Most of the time it was just our household, but on occasion we would get to see others from my family. Grandpa would listen to the Cardinal's game on the old radio with tinfoil on the antenna. Dad, Mom, Aunt Debbie, Uncle Ab, and Terry would play poker by lantern light. My cousins and I would play in the woods or roast marshmallows by the fire side. That all being great and all, that wasn’t where the magic happened. The magic happened at sunrise

 

Grandma Hance would get up before everyone else, and sit, staring out the window at the mountain as she boiled water for the coffee. There were two mountains that met and a gully between them. It was full of trees, ferns and undergrowth, tons of fun to play in and lots of wildlife to chase. The cabin is West facing and the mountains North so they stayed shaded.  Grandma would sit and watch out the window looking for deer and cook breakfast on the same unwashed skillet she had for over twenty years. When done, she would sit in the sunshine chair and do crosswords while we enjoyed breakfast. I tried to sit with her some mornings. She would ask me "Little Glen do you see them; do you see the deer?" I couldn’t. I would stare at nothing for a bit then go back to bed or run around elsewhere. It was too early to be up and too much sitting. 

 

Grandma died of Cancer a few years later. We visited the cabin as always and still I could not sit and just watch. Sometimes I would wait for hours and nothing. I began cooking on grandma’s old stainless steel skillet, I learned to make everyone's favorite. Eventually I began to sit in the sunshine chair. I would let the sun hit my face and arms, scaring away the cold, and do a puzzle. 

 

When I got older Grandpa passed, it hit me hard. I stayed away from the cabin. I said I didn’t have time, and I was lying. I didn’t want to face that window. I didn’t want to face my failure of the mountain and my lack of understanding. I didn’t want to sit there and feel alone. 

 

One day I finally worked up the courage to go again. I couldn’t go alone so I brought my girlfriend. I showed her around the area, where we used to play, where our old hiding spots were, and I even took her fishing. It was great to be back there and I enjoyed all the memories that flooded me as I tried not to bore her with all the old stories that only I laughed at because you had to be there. I felt good again. That morning I woke up early and looked out the window, nothing. So I cooked breakfastsat in the sunshine chair and felt the warmth again. This time it felt different form before. In that moment I felt so relaxed and an idea came to me. Grandma wasn’t just looking for deer on the mountain.
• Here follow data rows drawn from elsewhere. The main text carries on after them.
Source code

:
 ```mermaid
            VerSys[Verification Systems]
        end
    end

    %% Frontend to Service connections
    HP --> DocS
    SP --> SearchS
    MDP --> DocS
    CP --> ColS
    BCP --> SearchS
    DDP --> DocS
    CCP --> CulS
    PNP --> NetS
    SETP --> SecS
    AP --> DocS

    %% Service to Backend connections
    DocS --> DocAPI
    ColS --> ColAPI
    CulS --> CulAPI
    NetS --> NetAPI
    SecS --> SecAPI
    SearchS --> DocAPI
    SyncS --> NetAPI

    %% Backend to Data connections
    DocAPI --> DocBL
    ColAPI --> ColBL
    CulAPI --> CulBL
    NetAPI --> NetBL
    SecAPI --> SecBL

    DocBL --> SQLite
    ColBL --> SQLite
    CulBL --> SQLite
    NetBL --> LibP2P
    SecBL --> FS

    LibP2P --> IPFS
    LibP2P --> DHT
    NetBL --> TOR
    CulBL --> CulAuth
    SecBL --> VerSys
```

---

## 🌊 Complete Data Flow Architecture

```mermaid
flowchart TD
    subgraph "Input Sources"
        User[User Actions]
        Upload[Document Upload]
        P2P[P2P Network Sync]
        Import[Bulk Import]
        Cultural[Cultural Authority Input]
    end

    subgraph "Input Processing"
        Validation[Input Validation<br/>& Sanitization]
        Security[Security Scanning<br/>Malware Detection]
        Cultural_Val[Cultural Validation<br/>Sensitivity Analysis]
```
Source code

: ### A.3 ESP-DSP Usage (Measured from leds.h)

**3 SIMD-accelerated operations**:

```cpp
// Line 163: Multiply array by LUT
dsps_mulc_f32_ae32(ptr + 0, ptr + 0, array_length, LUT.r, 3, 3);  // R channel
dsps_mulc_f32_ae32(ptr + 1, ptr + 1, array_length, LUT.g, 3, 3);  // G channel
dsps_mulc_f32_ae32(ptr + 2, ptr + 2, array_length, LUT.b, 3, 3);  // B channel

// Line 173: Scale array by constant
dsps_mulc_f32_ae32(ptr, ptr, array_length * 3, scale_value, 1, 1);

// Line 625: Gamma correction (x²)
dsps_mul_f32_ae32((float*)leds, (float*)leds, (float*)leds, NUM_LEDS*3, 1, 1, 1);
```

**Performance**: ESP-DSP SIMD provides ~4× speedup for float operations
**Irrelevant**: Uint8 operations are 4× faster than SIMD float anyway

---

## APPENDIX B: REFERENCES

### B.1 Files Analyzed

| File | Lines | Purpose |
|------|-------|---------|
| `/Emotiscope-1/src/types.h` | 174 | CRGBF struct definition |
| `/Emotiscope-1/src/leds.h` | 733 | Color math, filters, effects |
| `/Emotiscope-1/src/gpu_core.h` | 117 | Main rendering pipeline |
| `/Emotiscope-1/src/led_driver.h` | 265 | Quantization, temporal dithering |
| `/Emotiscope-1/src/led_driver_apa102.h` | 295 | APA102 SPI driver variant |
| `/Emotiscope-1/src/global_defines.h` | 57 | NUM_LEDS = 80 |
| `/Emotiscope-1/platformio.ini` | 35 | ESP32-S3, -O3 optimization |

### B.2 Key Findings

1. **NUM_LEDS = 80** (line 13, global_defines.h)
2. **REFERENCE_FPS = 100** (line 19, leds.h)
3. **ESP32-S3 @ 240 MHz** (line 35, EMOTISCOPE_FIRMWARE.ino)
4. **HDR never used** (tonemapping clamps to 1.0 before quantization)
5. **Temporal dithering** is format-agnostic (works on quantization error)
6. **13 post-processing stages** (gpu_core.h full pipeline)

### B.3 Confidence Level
She was showing patients to me. She was teaching me to wait and watch for beauty to come down to you from the mountain. Waiting for a moment to bring others to you through something as simple as a meal, waiting for knowledge to come from a puzzle being solved, and waiting for the sun to melt your heart.  

 

As I finished my realization my girlfriend came down the stairs to the stove to grab a bite to eat. She looked out the window and called me over. "Babe come look it’s a deer!" I held my dear in my arms as I looked out the window and there it was, a beauty from the mountains came down to say hello. She found my deer.... beginners luck.